Non solo, ma questo modo di manifestarsi da parte di Dio ci insegna ad amare i piccoli, i deboli. Il bambino di Betlemme dirige il nostro sguardo verso tutti i bambini: pensiamo ai bimbi non nati perché rifiutati da una società egoistica, pensiamo ai bambini che, come soldati, vengono introdotti in un mondo di violenza e sono costretti a imbracciare armi; pensiamo ai bambini che devono mendicare perché soffrono la miseria e la fame; i bambini che sperimentano la più insopportabile delle povertà che è quella di essere rifiutati, di non essere amati da nessuno. E lasciatemi dire, carissimi, ce ne sono davvero tanti, troppi!
Preghiamo dunque in questa notte santa, carissimi, affinché il fulgore dell’amore di Dio accarezzi tutti i bambini, e chiediamo a Dio di aiutarci a fare la nostra parte perché sia rispettata la dignità di tutti i piccoli del mondo; che per tutti sorga la luce dell’amore, quella luce di cui l’uomo ha più bisogno, più di ogni altra cosa.

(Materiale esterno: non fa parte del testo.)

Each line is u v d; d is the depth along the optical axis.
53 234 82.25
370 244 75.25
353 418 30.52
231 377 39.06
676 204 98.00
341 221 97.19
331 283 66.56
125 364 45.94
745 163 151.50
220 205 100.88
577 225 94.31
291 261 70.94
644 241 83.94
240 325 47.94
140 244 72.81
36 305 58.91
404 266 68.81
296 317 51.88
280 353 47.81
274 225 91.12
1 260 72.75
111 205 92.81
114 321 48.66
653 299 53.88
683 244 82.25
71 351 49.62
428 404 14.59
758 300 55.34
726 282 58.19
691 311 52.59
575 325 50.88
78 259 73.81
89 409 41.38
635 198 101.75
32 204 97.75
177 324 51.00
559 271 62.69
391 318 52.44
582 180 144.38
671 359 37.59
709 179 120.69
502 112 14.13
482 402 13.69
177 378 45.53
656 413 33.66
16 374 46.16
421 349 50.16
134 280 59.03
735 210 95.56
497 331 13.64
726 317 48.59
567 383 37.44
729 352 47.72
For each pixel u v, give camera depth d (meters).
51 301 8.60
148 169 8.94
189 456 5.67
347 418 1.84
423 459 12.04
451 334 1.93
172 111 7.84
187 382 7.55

Natale è diventato così la festa dei doni per imitare Dio che ha donato sé stesso a noi. Lasciamo dunque che il nostro cuore, la nostra anima e la nostra mente siano toccati da questo immenso dono. Nella stalla di Betlemme cielo e terra si toccano. Il cielo è venuto sulla terra. Il cuore di Dio nella notte santa si è chinato giù fin nella stalla: Ecco l’umiltà di Dio. Proviamo a pensare: Chi si accorse della nascita di Gesù? Maria e Giuseppe, i pastori… dai racconti non risultano altre presenze. Anche oggi ci sono tanti che, al di là della scenografia commerciale del Natale, non si accorgono dell’immenso dono che Dio ci fa.
E vorrei concludere, perciò, carissimi, con un sincero augurio: Che tutti ci accorgiamo della grandezza del mistero e lo viviamo in pienezza!
AMEN!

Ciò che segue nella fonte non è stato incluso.